Search code examples
assemblyx86sseraytracingfpu

some intersectRaySphere c procedure optymization through rewriting it to x86 asm (How?)


Hullo, I've got not to much knowledge in assembly, and i am thinking how to optimize it by rewriting this in x86 (32-bit fpu or sse2) assembly, thing should be optimized - rewritten in correct assembly, then I will test if I've got some speed up (length() and dot() should be written in asm here also) This code is used by my simple real time ray-tracer and it works - but I am not much good in asm optimizations)

    inline float intersectRaySphere(float3* rO, float3* rV, float3* sO, float sR)
   {
    static float3 Q;

    Q = sub(sO,rO);
    float c = length(&Q);
    float v = dot(&Q,rV);
    float d = sR*sR - (c*c - v*v);

    // If there was no intersection, return -1
    if (d < 0.0) return (-1.0f);

    // Return the distance to the [first] intersecting point
    return (v - sqrt(d));
    }

Thank You in Advance

//edits

    struct float3
    {
     float x;
     float y;
     float z;
    };


    inline float length(float3* v) {
     return sqrt( (v->x)*(v->x) + (v->y)*(v->y) + (v->z)*(v->z) );
    }

   inline float dot(float3* a, float3* b) {
     return (*a).x * (*b).x + (*a).y * (*b).y + (*a).z * (*b).z;
   }

and demo exe (unoptymized in not even so much optymized c):

dl.dropbox.com/u/42887985/re29.zip

Maybe someone could give me a somewhat good fpu asm routines for length dot (or normalize not shown here) ?? Though whole procedure for intersect procedure would be the best ;-)


Solution

  • This isn't a "nice" function to convert to SSE. Almost nothing is actually parallel. So let's change the function to intersect 4 rays at once. And it would help if the rays were stores in SOA (struct of arrays) instead of AOS (array of structs) as well.

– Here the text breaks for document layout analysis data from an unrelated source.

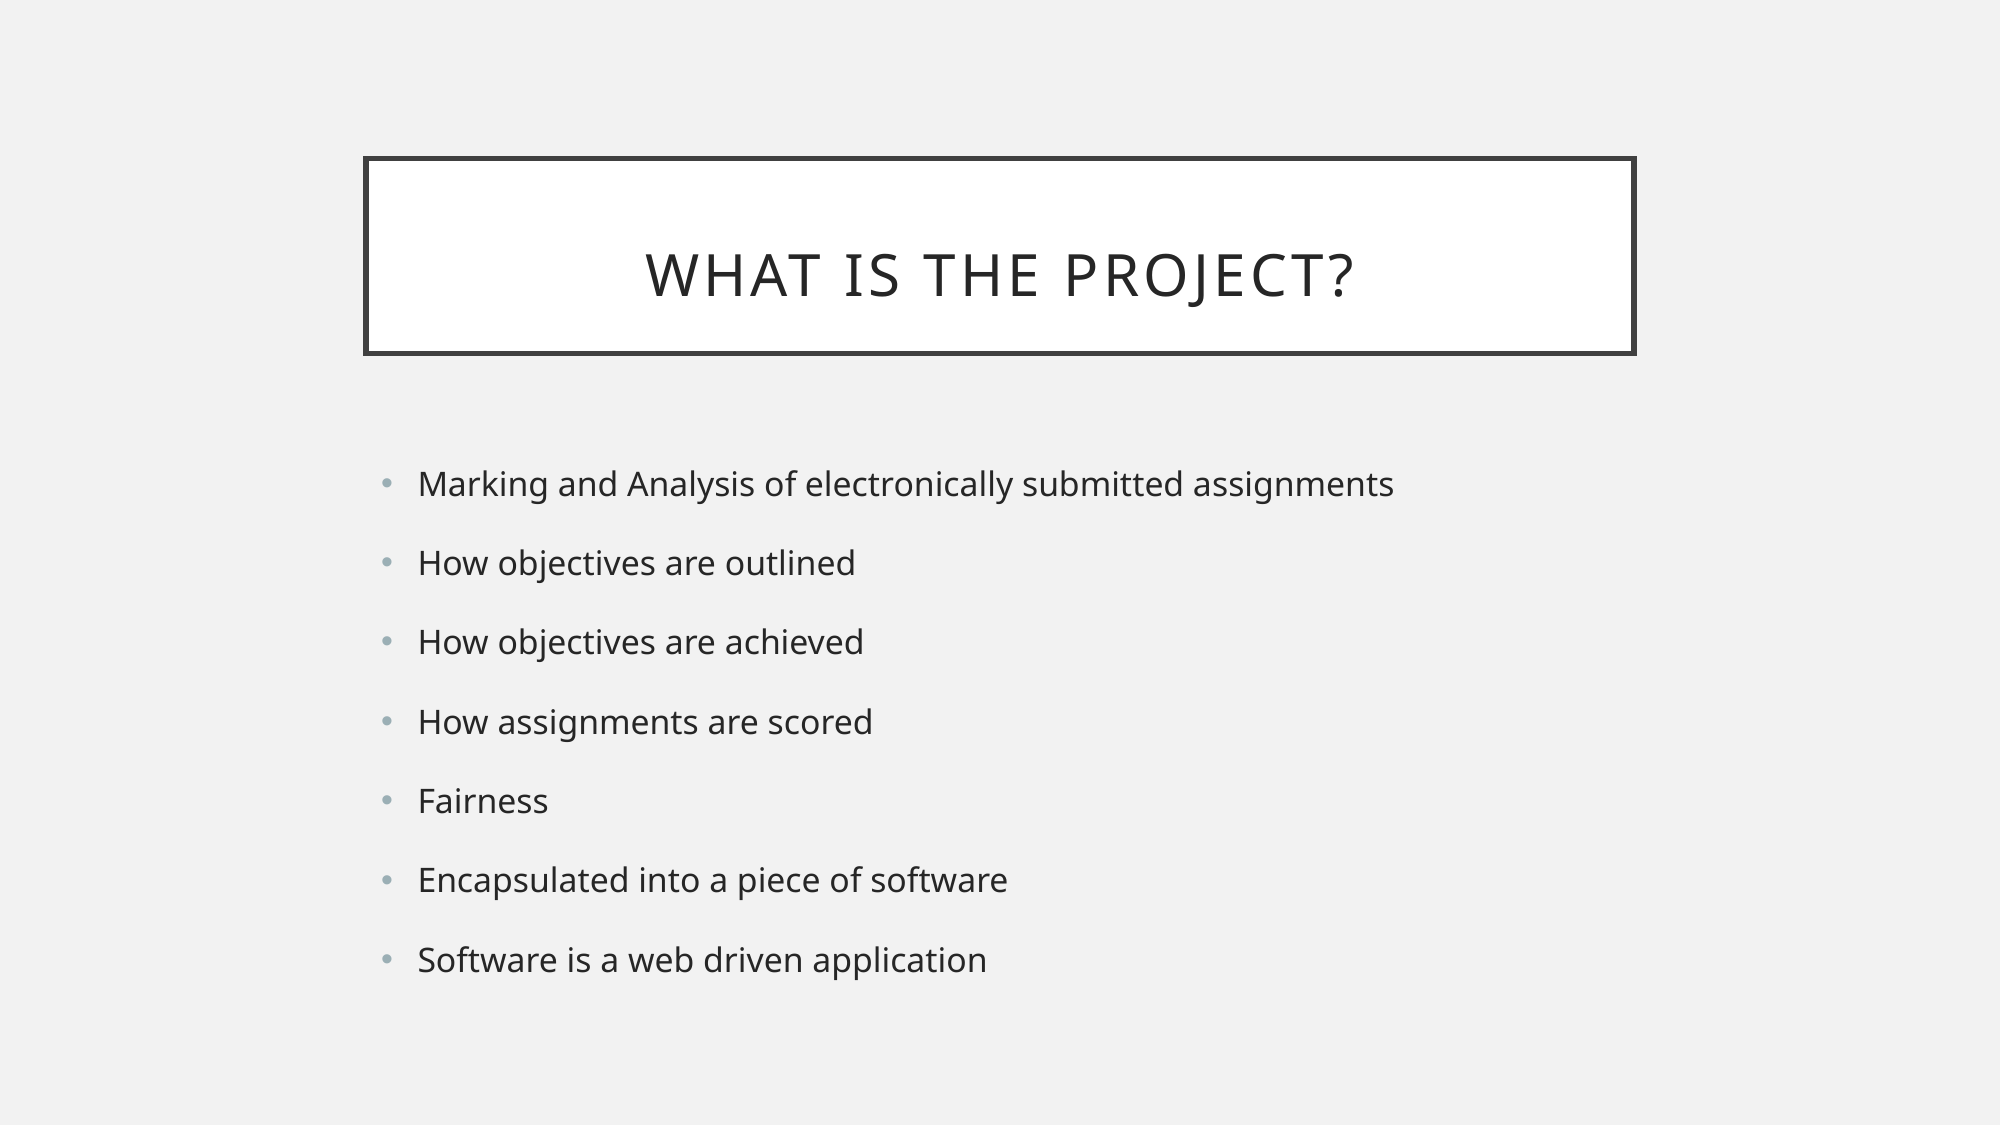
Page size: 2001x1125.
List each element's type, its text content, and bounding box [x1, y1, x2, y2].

title What is the project? [363, 156, 1637, 356]
list Marking and Analysis of electronically submitted assignments How objectives are outlined How objectives are achieved How assignments are scored Fairness Encapsulated into a piece of software Software is a web driven application [366, 434, 1634, 993]
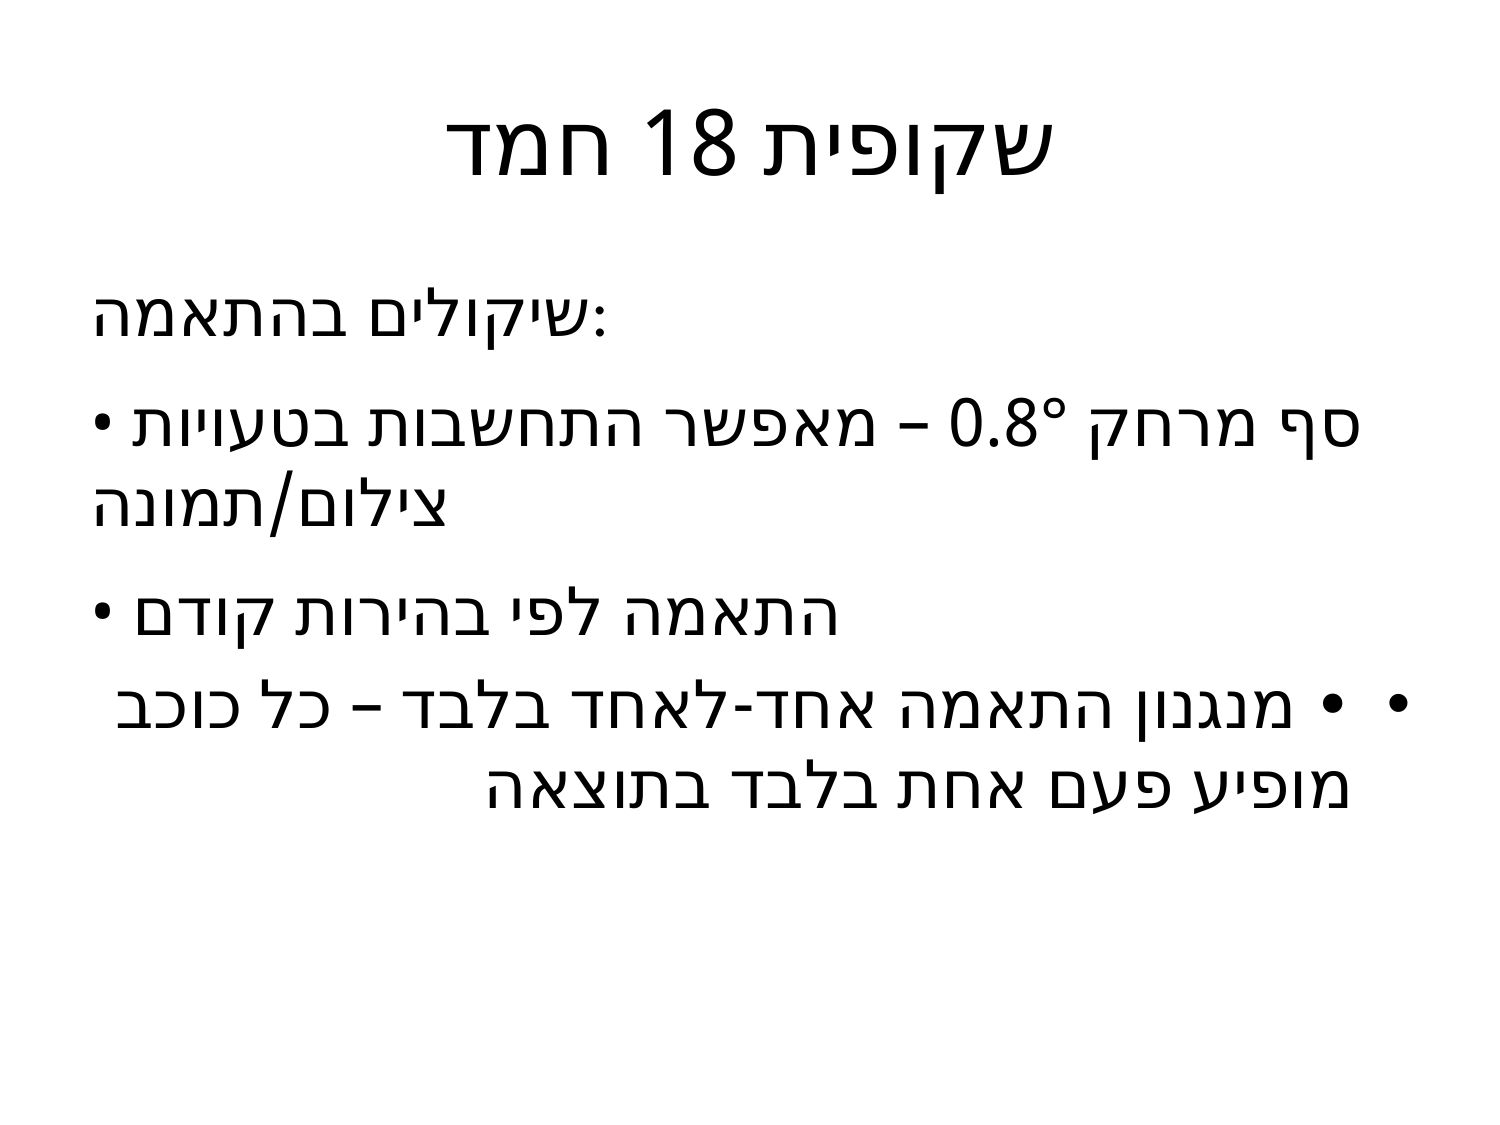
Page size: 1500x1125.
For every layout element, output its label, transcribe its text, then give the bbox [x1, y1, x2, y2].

list שיקולים בהתאמה: • סף מרחק 0.8° – מאפשר התחשבות בטעויות צילום/תמונה • התאמה לפי בהירות קודם • מנגנון התאמה אחד-לאחד בלבד – כל כוכב מופיע פעם אחת בלבד בתוצאה [75, 262, 1425, 1005]
title שקופית 18 חמד [75, 45, 1425, 233]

    With those changes, it might become something like this (not tested in any way):

    inline void intersect4RaysSphere(
     float* rOx, float* rOy, float* rOz,
     float* rVx, float* rVy, float* rVz,
     float sOx, float sOy, float sOz,
     float sR)
    {
        // calculate Q
        movss xmm0, sOx
        movss xmm1, sOy
        movss xmm2, sOz
        shufps xmm0, xmm0, 0
        shufps xmm1, xmm1, 0
        shufps xmm2, xmm2, 0
        subps xmm0, [rOx]
        subps xmm1, [rOy]
        subps xmm2, [rOz]
        // calculate pow(dot(Q, rV), 2) in xmm3
        movaps xmm3, [rVx]
        movaps xmm4, [rVy]
        movaps xmm5, [rVz]
        mulps xmm3, xmm0
        mulps xmm4, xmm1
        mulps xmm5, xmm2
        addps xmm3, xmm4
        addps xmm3, xmm5
        movaps xmm4, xmm3
        mulps xmm3, xmm3
        // calculate pow(length(Q), 2)
        // there's no point in taking the square root only to then square it
        mulps xmm0, xmm0
        mulps xmm1, xmm1
        mulps xmm2, xmm2
        addps xmm0, xmm1
        addps xmm0, xmm2
        // calculate d
        movss xmm1, sR
        mulss xmm1, xmm1
        shufps xmm1, xmm1, 0
        subps xmm0, xmm3
        subps xmm1, xmm0
        sqrtps xmm1, xmm1
        // test for intersection
        // at this point:
        // xmm3 = v * v
        // xmm4 = v
        // xmm1 = sqrt(d)
        movaps xmm0, [minus1]  // memory location with { -1.0, -1.0, -1.0, -1.0 }
        subps xmm4, xmm1
        // get a mask of d's smaller than 0.0
        psrad xmm1, 31
        // select -1 if less than zero or v*v - d if >= 0
        andps xmm0, xmm1
        andnps xmm1, xmm4
        orps xmm0, xmm1
        ret
    }
    

    Version with intrinsics (only slightly tested - it's compilable and seems to generate OK assembly):

    __m128 intersect4RaysSphere(
         float* rOx, float* rOy, float* rOz,
         float* rVx, float* rVy, float* rVz,
         float sOx, float sOy, float sOz,
         float sR)
    {
        __m128 Qx = _mm_sub_ps(_mm_set1_ps(sOx), _mm_load_ps(rOx));
        __m128 Qy = _mm_sub_ps(_mm_set1_ps(sOy), _mm_load_ps(rOy));
        __m128 Qz = _mm_sub_ps(_mm_set1_ps(sOz), _mm_load_ps(rOz));
        __m128 v = _mm_add_ps(_mm_mul_ps(Qx, _mm_load_ps(rVx)),
                   _mm_add_ps(_mm_mul_ps(Qy, _mm_load_ps(rVy)),
                              _mm_mul_ps(Qz, _mm_load_ps(rVz))));
        __m128 vsquared = _mm_mul_ps(v, v);
        __m128 lengthQsquared = _mm_add_ps(_mm_mul_ps(Qx, Qx),
                                _mm_add_ps(_mm_mul_ps(Qy, Qy),
                                           _mm_mul_ps(Qz, Qz)));
        __m128 sr = _mm_set1_ps(sR);
        __m128 d = _mm_sub_ps(_mm_mul_ps(sr, sr), _mm_sub_ps(lengthQsquared, vsquared));
        __m128 mask = _mm_castsi128_ps(_mm_srai_epi32(_mm_castps_si128(d), 31));
        //__m128 result = _mm_or_ps(_mm_and_ps(_mm_set1_ps(-1.0f), mask),
                                  _mm_andnot_ps(mask, _mm_sub_ps(vsquared, d)));
        __m128 result = _mm_or_ps(_mm_and_ps(_mm_set1_ps(-1.0f), mask),
                                  _mm_andnot_ps(mask, _mm_sub_ps(v, _mm_sqrt_ps(d))));
        return result;
    }